▶ Goal of the exercise
An exact transcription of the data below, complete and unaltered, is the expected answer.

Records from a data collection
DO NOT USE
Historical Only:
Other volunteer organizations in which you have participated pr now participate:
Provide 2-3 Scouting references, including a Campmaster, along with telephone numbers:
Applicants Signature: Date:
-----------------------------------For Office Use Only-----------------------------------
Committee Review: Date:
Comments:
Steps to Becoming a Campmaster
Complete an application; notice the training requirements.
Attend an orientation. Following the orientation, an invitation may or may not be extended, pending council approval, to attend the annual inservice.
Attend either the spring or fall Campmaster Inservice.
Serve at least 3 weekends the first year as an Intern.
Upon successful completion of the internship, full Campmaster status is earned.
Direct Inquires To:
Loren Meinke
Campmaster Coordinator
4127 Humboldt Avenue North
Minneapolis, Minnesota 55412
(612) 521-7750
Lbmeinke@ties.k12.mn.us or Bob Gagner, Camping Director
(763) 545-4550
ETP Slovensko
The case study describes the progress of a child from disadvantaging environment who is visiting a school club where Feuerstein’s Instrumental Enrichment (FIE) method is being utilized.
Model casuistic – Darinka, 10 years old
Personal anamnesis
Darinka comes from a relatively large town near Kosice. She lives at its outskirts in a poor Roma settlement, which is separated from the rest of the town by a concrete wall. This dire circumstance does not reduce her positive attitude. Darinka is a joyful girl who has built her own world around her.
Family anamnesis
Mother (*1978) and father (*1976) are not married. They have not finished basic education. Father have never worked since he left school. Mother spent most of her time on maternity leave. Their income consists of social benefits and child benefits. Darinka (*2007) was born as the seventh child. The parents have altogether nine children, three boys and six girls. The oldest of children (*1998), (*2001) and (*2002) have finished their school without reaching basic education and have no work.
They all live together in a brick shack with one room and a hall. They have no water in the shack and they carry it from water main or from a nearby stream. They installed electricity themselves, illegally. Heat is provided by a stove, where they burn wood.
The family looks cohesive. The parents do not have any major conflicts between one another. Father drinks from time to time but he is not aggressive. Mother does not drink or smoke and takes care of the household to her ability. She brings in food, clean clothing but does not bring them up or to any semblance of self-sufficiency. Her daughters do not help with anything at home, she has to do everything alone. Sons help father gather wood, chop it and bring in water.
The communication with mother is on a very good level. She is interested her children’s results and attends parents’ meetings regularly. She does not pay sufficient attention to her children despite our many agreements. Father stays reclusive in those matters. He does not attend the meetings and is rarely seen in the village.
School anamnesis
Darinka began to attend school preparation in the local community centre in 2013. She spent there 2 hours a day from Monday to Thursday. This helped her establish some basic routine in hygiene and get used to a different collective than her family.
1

▶ Answer box
DO NOT USE
Historical Only:
Other volunteer organizations in which you have participated pr now participate:
Provide 2-3 Scouting references, including a Campmaster, along with telephone numbers:
Applicants Signature: Date:
-----------------------------------For Office Use Only-----------------------------------
Committee Review: Date:
Comments:
Steps to Becoming a Campmaster
Complete an application; notice the training requirements.
Attend an orientation. Following the orientation, an invitation may or may not be extended, pending council approval, to attend the annual inservice.
Attend either the spring or fall Campmaster Inservice.
Serve at least 3 weekends the first year as an Intern.
Upon successful completion of the internship, full Campmaster status is earned.
Direct Inquires To:
Loren Meinke
Campmaster Coordinator
4127 Humboldt Avenue North
Minneapolis, Minnesota 55412
(612) 521-7750
Lbmeinke@ties.k12.mn.us or Bob Gagner, Camping Director
(763) 545-4550
ETP Slovensko
The case study describes the progress of a child from disadvantaging environment who is visiting a school club where Feuerstein’s Instrumental Enrichment (FIE) method is being utilized.
Model casuistic – Darinka, 10 years old
Personal anamnesis
Darinka comes from a relatively large town near Kosice. She lives at its outskirts in a poor Roma settlement, which is separated from the rest of the town by a concrete wall. This dire circumstance does not reduce her positive attitude. Darinka is a joyful girl who has built her own world around her.
Family anamnesis
Mother (*1978) and father (*1976) are not married. They have not finished basic education. Father have never worked since he left school. Mother spent most of her time on maternity leave. Their income consists of social benefits and child benefits. Darinka (*2007) was born as the seventh child. The parents have altogether nine children, three boys and six girls. The oldest of children (*1998), (*2001) and (*2002) have finished their school without reaching basic education and have no work.
They all live together in a brick shack with one room and a hall. They have no water in the shack and they carry it from water main or from a nearby stream. They installed electricity themselves, illegally. Heat is provided by a stove, where they burn wood.
The family looks cohesive. The parents do not have any major conflicts between one another. Father drinks from time to time but he is not aggressive. Mother does not drink or smoke and takes care of the household to her ability. She brings in food, clean clothing but does not bring them up or to any semblance of self-sufficiency. Her daughters do not help with anything at home, she has to do everything alone. Sons help father gather wood, chop it and bring in water.
The communication with mother is on a very good level. She is interested her children’s results and attends parents’ meetings regularly. She does not pay sufficient attention to her children despite our many agreements. Father stays reclusive in those matters. He does not attend the meetings and is rarely seen in the village.
School anamnesis
Darinka began to attend school preparation in the local community centre in 2013. She spent there 2 hours a day from Monday to Thursday. This helped her establish some basic routine in hygiene and get used to a different collective than her family.
1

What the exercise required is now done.